Hardware design source files
........

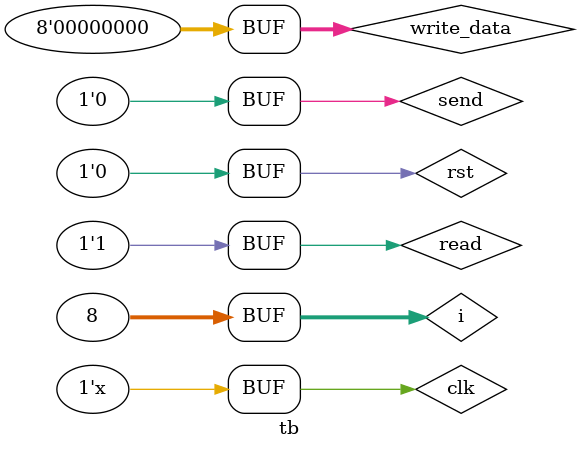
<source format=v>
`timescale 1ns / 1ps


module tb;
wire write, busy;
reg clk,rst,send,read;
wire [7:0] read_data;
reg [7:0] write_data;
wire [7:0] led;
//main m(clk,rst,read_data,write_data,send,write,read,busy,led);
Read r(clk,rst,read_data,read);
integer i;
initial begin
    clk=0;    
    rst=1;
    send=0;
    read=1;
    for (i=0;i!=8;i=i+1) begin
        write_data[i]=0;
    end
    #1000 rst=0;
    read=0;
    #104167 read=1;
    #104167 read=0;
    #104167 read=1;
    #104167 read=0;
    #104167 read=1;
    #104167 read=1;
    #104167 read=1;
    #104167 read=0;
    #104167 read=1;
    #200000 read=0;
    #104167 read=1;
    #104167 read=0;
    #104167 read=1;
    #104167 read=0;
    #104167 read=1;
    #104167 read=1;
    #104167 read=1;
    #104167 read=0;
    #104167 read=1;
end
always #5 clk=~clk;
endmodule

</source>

........

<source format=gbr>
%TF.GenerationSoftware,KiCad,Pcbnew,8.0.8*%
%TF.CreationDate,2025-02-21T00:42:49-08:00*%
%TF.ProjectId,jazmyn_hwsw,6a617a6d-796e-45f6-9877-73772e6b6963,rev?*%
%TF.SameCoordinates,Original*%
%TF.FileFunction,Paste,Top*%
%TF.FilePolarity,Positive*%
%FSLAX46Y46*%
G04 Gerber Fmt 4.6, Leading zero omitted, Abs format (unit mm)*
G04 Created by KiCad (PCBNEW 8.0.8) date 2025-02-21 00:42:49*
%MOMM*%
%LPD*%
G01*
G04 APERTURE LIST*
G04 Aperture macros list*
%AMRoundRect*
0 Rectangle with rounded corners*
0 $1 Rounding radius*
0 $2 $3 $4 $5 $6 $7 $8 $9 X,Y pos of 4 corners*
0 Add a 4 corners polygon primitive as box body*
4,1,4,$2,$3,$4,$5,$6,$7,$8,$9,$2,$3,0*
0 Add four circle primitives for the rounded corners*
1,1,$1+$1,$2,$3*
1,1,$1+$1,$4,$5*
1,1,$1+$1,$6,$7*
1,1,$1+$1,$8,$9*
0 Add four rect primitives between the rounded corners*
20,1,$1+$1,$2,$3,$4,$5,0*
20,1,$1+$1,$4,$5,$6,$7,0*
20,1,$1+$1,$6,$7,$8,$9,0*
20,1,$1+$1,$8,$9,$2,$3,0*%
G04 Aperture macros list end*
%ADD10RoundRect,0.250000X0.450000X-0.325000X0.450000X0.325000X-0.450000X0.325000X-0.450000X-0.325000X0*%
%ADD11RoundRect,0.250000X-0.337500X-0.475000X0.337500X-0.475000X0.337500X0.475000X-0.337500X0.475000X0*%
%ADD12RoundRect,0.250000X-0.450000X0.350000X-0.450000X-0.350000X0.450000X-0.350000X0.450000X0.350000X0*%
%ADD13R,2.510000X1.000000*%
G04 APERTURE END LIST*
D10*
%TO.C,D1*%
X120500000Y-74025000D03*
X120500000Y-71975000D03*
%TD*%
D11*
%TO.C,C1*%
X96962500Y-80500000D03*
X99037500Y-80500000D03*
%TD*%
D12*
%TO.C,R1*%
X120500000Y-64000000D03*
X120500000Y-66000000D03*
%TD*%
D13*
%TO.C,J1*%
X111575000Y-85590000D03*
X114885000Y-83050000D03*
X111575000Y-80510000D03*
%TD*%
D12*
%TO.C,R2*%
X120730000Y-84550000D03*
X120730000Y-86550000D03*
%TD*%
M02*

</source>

........

Task requirements => Using the entries above, return each line in which the word "four" occurs.

Problem solution =>
0 Add four circle primitives for the rounded corners*
0 Add four rect primitives between the rounded corners*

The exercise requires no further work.